SOURCE MATERIAL:
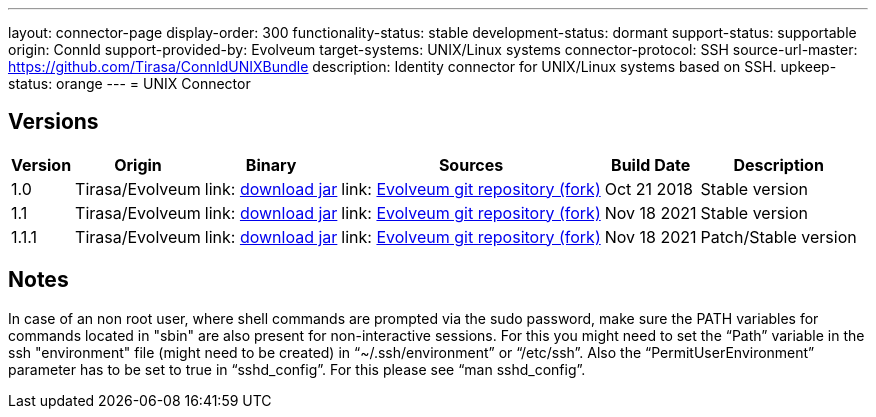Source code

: ---
layout: connector-page
display-order: 300
functionality-status: stable
development-status: dormant
support-status: supportable
origin: ConnId
support-provided-by: Evolveum
target-systems: UNIX/Linux systems
connector-protocol: SSH
source-url-master: https://github.com/Tirasa/ConnIdUNIXBundle
description: Identity connector for UNIX/Linux systems based on SSH.
upkeep-status: orange
---
= UNIX Connector

== Versions

[%autowidth]
|===
| Version | Origin | Binary | Sources | Build Date | Description

| 1.0
| Tirasa/Evolveum
| link: https://nexus.evolveum.com/nexus/repository/releases/org/connid/bundles/org.connid.bundles.unix/1.0/org.connid.bundles.unix-1.0.jar[download jar]
| link: https://github.com/Evolveum/ConnIdUNIXBundle[Evolveum git repository (fork)]
| Oct 21 2018 
| Stable version

| 1.1
| Tirasa/Evolveum
| link: https://nexus.evolveum.com/nexus/repository/releases/org/connid/bundles/org.connid.bundles.unix/1.1/org.connid.bundles.unix-1.1.jar[download jar]
| link: https://github.com/Evolveum/ConnIdUNIXBundle[Evolveum git repository (fork)]
| Nov 18 2021
| Stable version

| 1.1.1
| Tirasa/Evolveum
| link: https://nexus.evolveum.com/nexus/repository/releases/org/connid/bundles/org.connid.bundles.unix/1.1.1/org.connid.bundles.unix-1.1.1.jar[download jar]
| link: https://github.com/Evolveum/ConnIdUNIXBundle[Evolveum git repository (fork)]
| Nov 18 2021
| Patch/Stable version

|===

== Notes

In case of an non root user, where shell commands are prompted via the sudo password, make sure the PATH variables for commands located in "sbin" are also present for non-interactive sessions.
For this you might need to set the “Path” variable in the ssh "environment" file (might need to be created) in “~/.ssh/environment” or “/etc/ssh”. 
Also the “PermitUserEnvironment” parameter has to be set to true in “sshd_config”. For this please see “man sshd_config”.
----
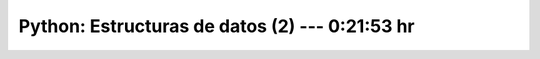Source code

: .. _the_python_tutorial_05_data_structures_2:

Python: Estructuras de datos (2) ---  0:21:53 hr
---------------------------------------------------------------------


    .. toctree::
        :maxdepth: 1
        :glob:

        /notebooks/the_python_tutorial_05_data_structures/2-*
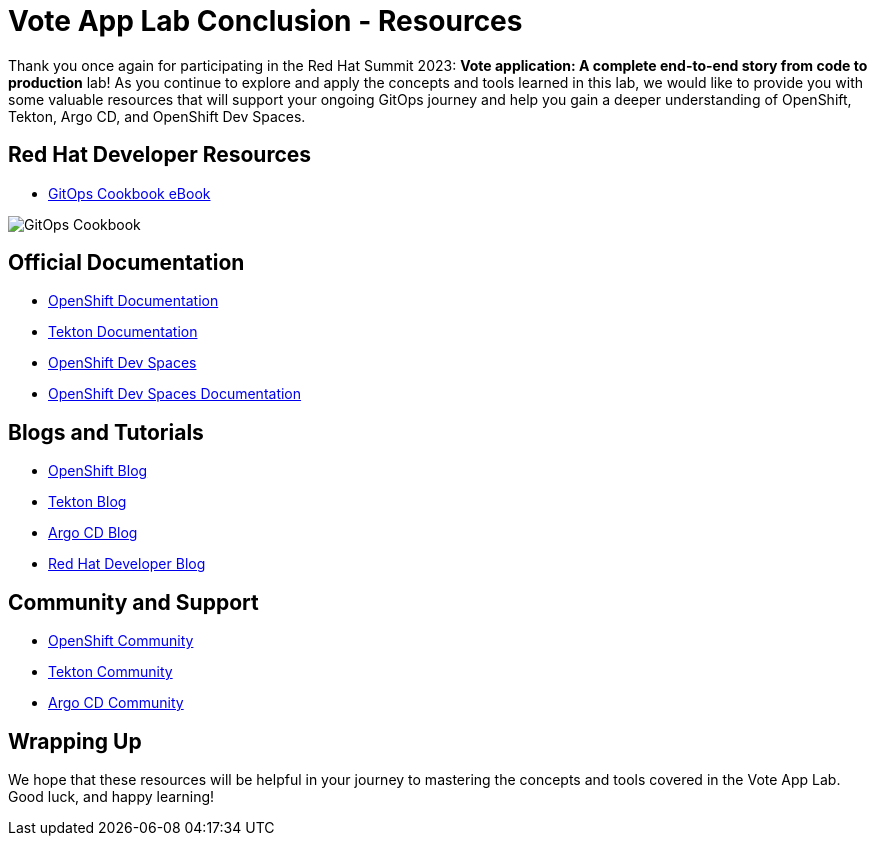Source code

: # Vote App Lab Conclusion - Resources

Thank you once again for participating in the Red Hat Summit 2023: *Vote application: A complete end-to-end story from code to production* lab! As you continue to explore and apply the concepts and tools learned in this lab, we would like to provide you with some valuable resources that will support your ongoing GitOps journey and help you gain a deeper understanding of OpenShift, Tekton, Argo CD, and OpenShift Dev Spaces.

## Red Hat Developer Resources

- link:https://developers.redhat.com/e-books/gitops-cookbook[GitOps Cookbook eBook]

image::gitops-cookbook.png[GitOps Cookbook]

## Official Documentation

- link:https://docs.openshift.com/container-platform/latest/welcome/index.html[OpenShift Documentation]
- link:https://tekton.dev/docs[Tekton Documentation]
- link:https://argo-cd.readthedocs.io/en/stable[OpenShift Dev Spaces]
- link:https://access.redhat.com/documentation/en-us/red_hat_openshift_dev_spaces/3.0[OpenShift Dev Spaces Documentation]

## Blogs and Tutorials

- link:https://www.openshift.com/blog[OpenShift Blog]
- link:https://tekton.dev/blog[Tekton Blog]
- link:https://blog.argoproj.io[Argo CD Blog]
- link:https://developers.redhat.com/blog/[Red Hat Developer Blog]

## Community and Support

- link:https://www.openshift.com/community[OpenShift Community]
- link:https://tekton.dev/community/[Tekton Community]
- link:https://github.com/argoproj/argo-cd/discussions/[Argo CD Community]

## Wrapping Up

We hope that these resources will be helpful in your journey to mastering the concepts and tools covered in the Vote App Lab. Good luck, and happy learning!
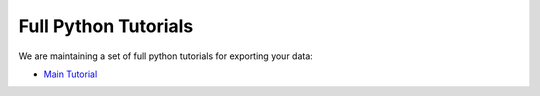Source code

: Full Python Tutorials
=====================

We are maintaining a set of full python tutorials for exporting your data:

.. |colab| image:: https://colab.research.google.com/assets/colab-badge.svg
  :target: https://colab.research.google.com/github/mjgroth/deephys-aio/blob/master/Python_Tutorial.ipynb
  :alt: Colab


- `Main Tutorial <https://colab.research.google.com/github/mjgroth/deephys-aio/blob/master/Python_Tutorial.ipynb>`_ |colab|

YOUR INSTRUCTIONS: Report all lines of the data that include the word "ipynb".

YOUR RESPONSE:
  :target: https://colab.research.google.com/github/mjgroth/deephys-aio/blob/master/Python_Tutorial.ipynb
- `Main Tutorial <https://colab.research.google.com/github/mjgroth/deephys-aio/blob/master/Python_Tutorial.ipynb>`_ |colab|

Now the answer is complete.